Çevre ve
Orman Bakanlığı Müsteşarı
Lütfi Akça, TV8
Ankara Temsilcisi
Erkan Tan’ın sunduğu ‘
Erkan Tan ile Başkent’ten’ programında,
doğal sit alanı ilan etme yetkisinin Çevre ve
Orman Bakanlığı’na devrine ilişkin düzenlemenin İkizdere kararıyla ilgisi olmadığını söyledi. Akça, “Bu yıllardır üzerinde çalıştığımız bir şey. İkizdere ile ilgisi yok” dedi…
Çevre ve Orman Bakanlığı’nın pek çok alana koruma statüsü verdiğini, özel koruma alanları ilan ettiklerini belirten Akça, konuyla ilgili şunları kaydetti:
Koruma alanlarını biz ilan ediyoruz
“Çevre koruma tedbirleri alıyoruz. Sulak alanlar ilan ediyoruz. Biogenetik
rezerv alanları ilan ediyoruz. Av ve yaban hayatı koruma alanları ilan ediyoruz. Bu ilanları kim yapıyor? Çevre ve Orman Bakanlığı yapıyor. Bunlara kimsenin itirazı yok.
Sadece Bakanlık değil, üniversiteler ve diğer kurumlar var
Bu sit doğal bir sit aslında. Bizim bakanlığımızın 2 yıldır üzerinde çalıştığı bir konu. Doğal sitler de çevreye, tabiata verilen başka bir koruma statüsüdür. Bunu da uzman olan kuruluşun yapması gerekir diye zaten yıllardır söylüyoruz. Bu, bugün ortaya çıkmış bir hadise değil. Üstelik burada sadece Bakanlık değil, üniversitelerden ve diğer kurumlardan bağımsız kişiler de kurulda bulunacak.
Konunun İkizdere ile ilgisi yok
Bu yeni değil. Yıllardır üzerinde çalıştığımız ve bizim öteden beri söylediğimiz bir şey. İkizdere ile hiçbir ilgisi yok. Biz nasıl diğer korunması gereken alanlara koruma statüsü veriyorsak, bunların da eğer çevre açısından korunması gerekiyorsa bunun sorumlu uzman kuruluşu Çevre Bakanlığıdır. Koruma statüsü verilen alanlarda çok ciddi yaptırımlarımız var. Yıllardır üzerinde çalışılan bir konu. Olması gereken de bu. Biz bunu her yerde iddia ederiz ve ediyoruz. İşin doğrusu bu.
Sanki oturmuş da, kararlar alınmış,
Allah Allah dedim haberi okuyunca. Bu bizim elimizde, yıllardır tasarı halinde duran
kanun metninin haberi. Bu yeni bir şey değil.

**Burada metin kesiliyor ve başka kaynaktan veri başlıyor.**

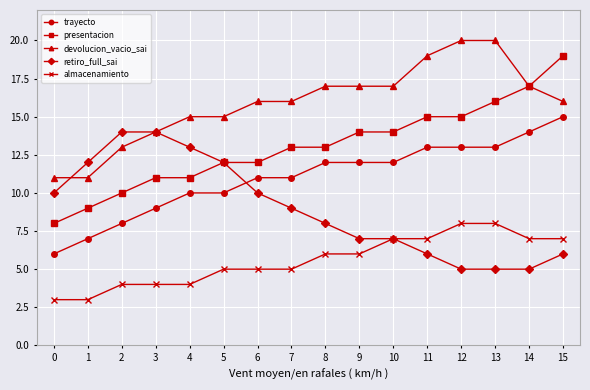

True or false: almacenamiento and trayecto intersect in this chart.

False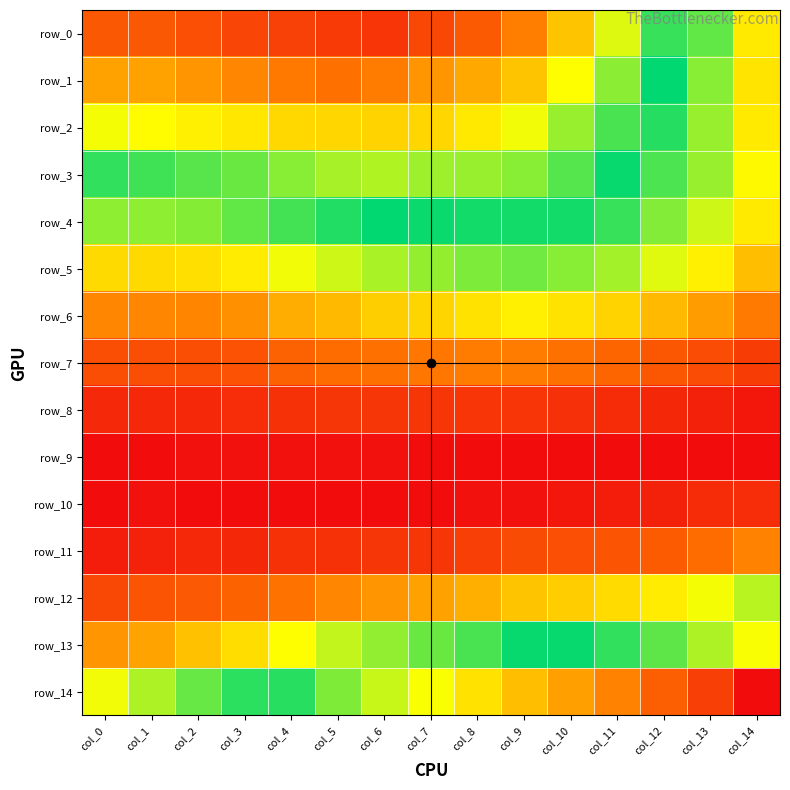

Where is row_6 nearest to the value 0?

col_14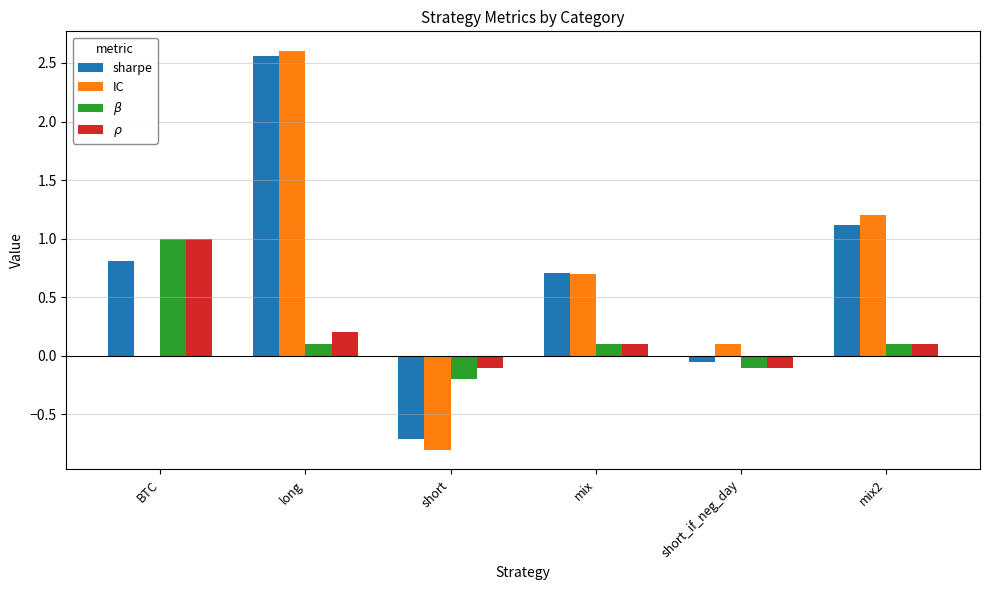

What is the sum of the $\beta$ values at short and short_if_neg_day?

-0.3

Yıllardır söylüyoruz yeni bir hadise değil
Biz Bakanlık üst
yönetim olarak çevreciyiz, çevre profesörleriyiz. 20-30 yıldır sempozyumlarda, akademik platformlarda, kürsülerde, çevreyi çevrecilerin koruması gerektiğini söylüyoruz. Çünkü çevre bilgi ile korunur. Çevre konusu çok hassas bir iştir. Eğer bilgisiz yapayım derseniz, bir şeyi yaparım derken başka bir şeyi yıkarsınız. Burada çevre ile insanın diğer ihtiyaçları arasında barınma ihtiyacı, enerji ihtiyacı,
gıda ihtiyacı gibi, temel ihtiyaçlar arasındaki temel dengeyi kuramazsınız. Bu denge ancak bilgi ile kurulur ve biz bu işi yıllardır söylüyoruz. Bu işin bir kısmını da bahsettiğim gibi yaptık. Tabiatı koruma alanları ile özel çevre koruma alanları ilan ediyoruz. Sulak Alanlar Komitesi Başkanı da benim. Buraların da doğal sit alanı ilan edilerek, çevre alanı statüsünde korunması gerekir, diye biz bunu yıllardır söylüyoruz. Bu yeni bir hadise değil.”